Joseph is said to have arrived in Glastonbury by boat over the flooded Somerset Levels. On disembarking he stuck his staff into the ground and it flowered miraculously into the Glastonbury Thorn (also called Holy Thorn). This is said to explain a hybrid Crataegus monogyna (hawthorn) tree that only grows within a few miles of Glastonbury, and which flowers twice annually, once in spring and again around Christmas time (depending on the weather). Each year a sprig of thorn is cut, by the local Anglican vicar and the eldest child from St John's School, and sent to the Queen.

The original Holy Thorn was a centre of pilgrimage in the Middle Ages but was chopped down during the English Civil War. A replacement thorn was planted in the 20th century on Wearyall hill (originally in 1951 to mark the Festival of Britain, but the thorn had to be replanted the following year as the first attempt did not take). The Wearyall Hill Holy Thorn was vandalised in 2010 and all its branches were chopped off. It initially showed signs of recovery but by 2014 appeared to be dead and was cut down by the landowner in 2019. A new sapling has been planted nearby. Many other examples of the thorn grow throughout Glastonbury including those in the grounds of Glastonbury Abbey, St Johns Church and Chalice Well.
* * *
(Required work):
(a) Translate this sentence from the Glastonbury Thorn passage into Spanish: "A new sapling has been planted nearby."
(b) According to the Glastonbury Thorn passage, during what conflict was the original Holy Thorn chopped down?
(c) Return the part of the Glastonbury Thorn passage that begins at the words "Joseph is said" and stops after "to the Queen.", copying it precisely.

(Recorded information):
* * *
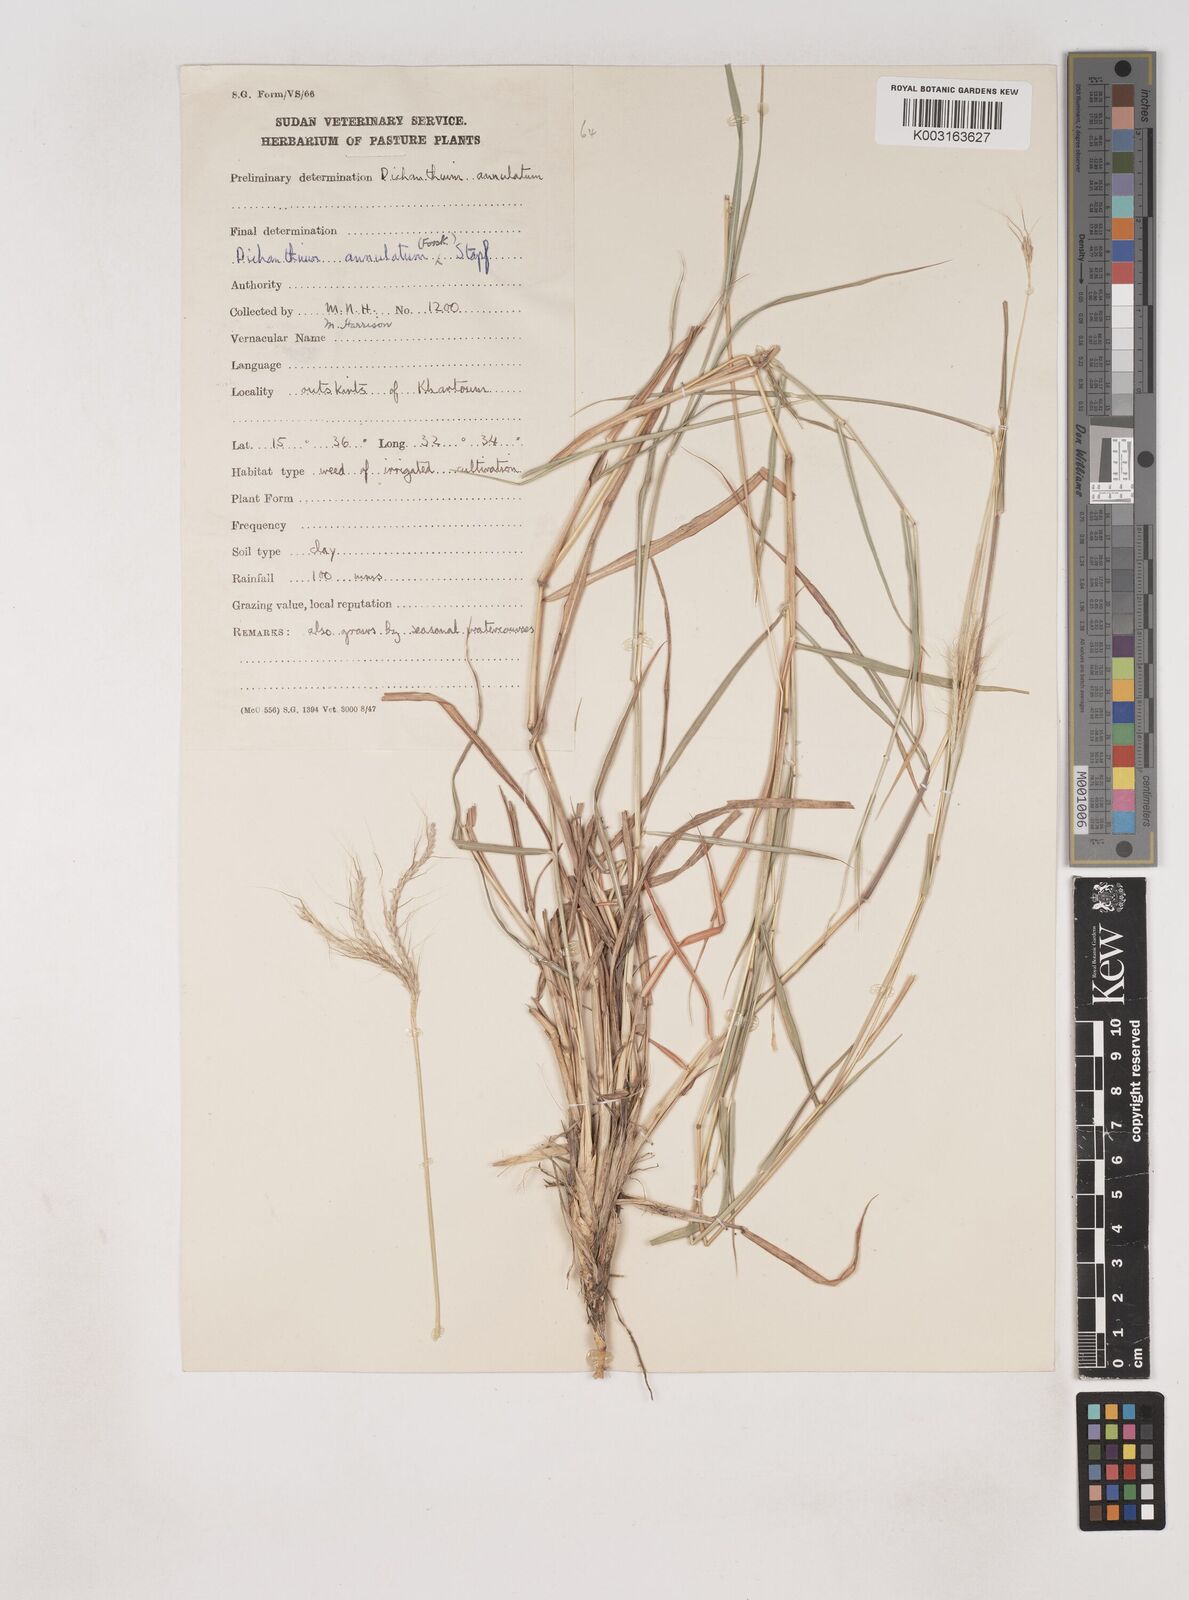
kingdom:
* * *
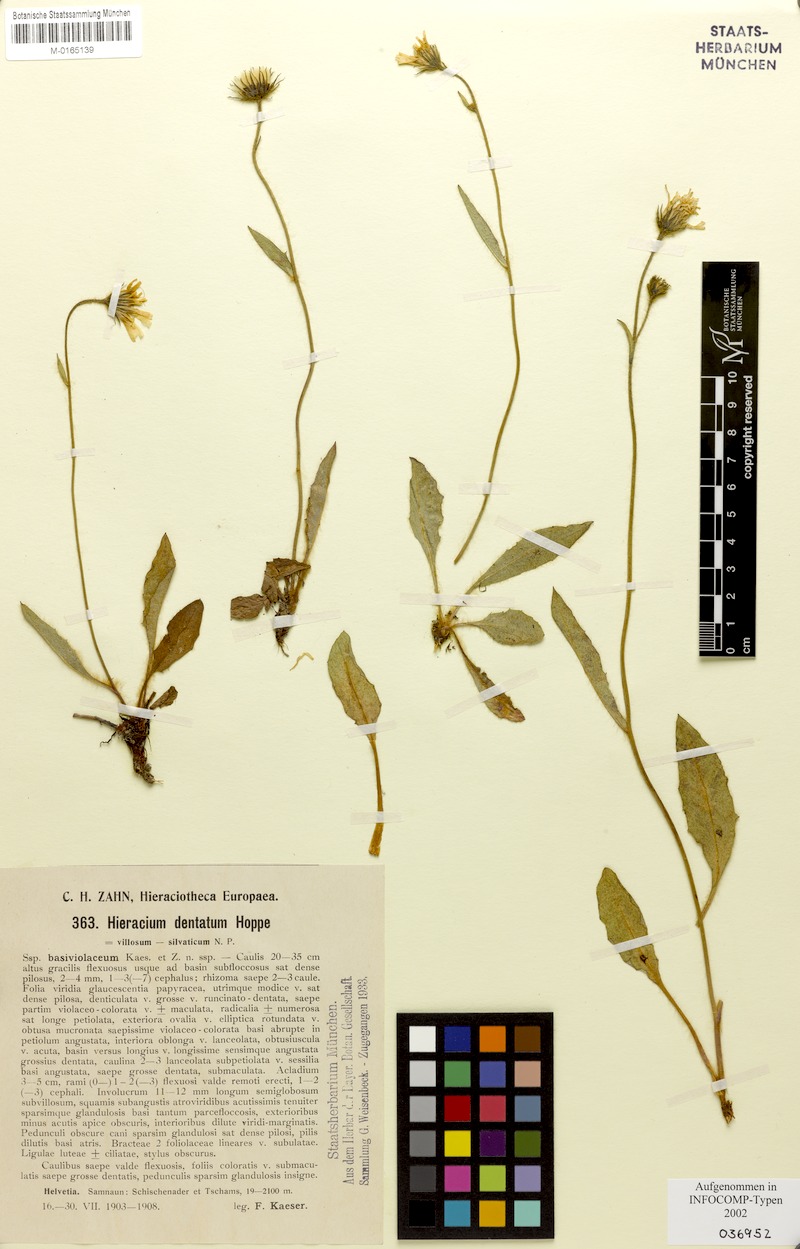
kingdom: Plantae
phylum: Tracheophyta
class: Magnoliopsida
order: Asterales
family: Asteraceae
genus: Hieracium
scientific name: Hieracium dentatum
* * *
(Solutions in order):
(a) Se ha plantado un nuevo retoño cerca.

(b) During the English Civil War.

(c)
Joseph is said to have arrived in Glastonbury by boat over the flooded Somerset Levels. On disembarking he stuck his staff into the ground and it flowered miraculously into the Glastonbury Thorn (also called Holy Thorn). This is said to explain a hybrid Crataegus monogyna (hawthorn) tree that only grows within a few miles of Glastonbury, and which flowers twice annually, once in spring and again around Christmas time (depending on the weather). Each year a sprig of thorn is cut, by the local Anglican vicar and the eldest child from St John's School, and sent to the Queen.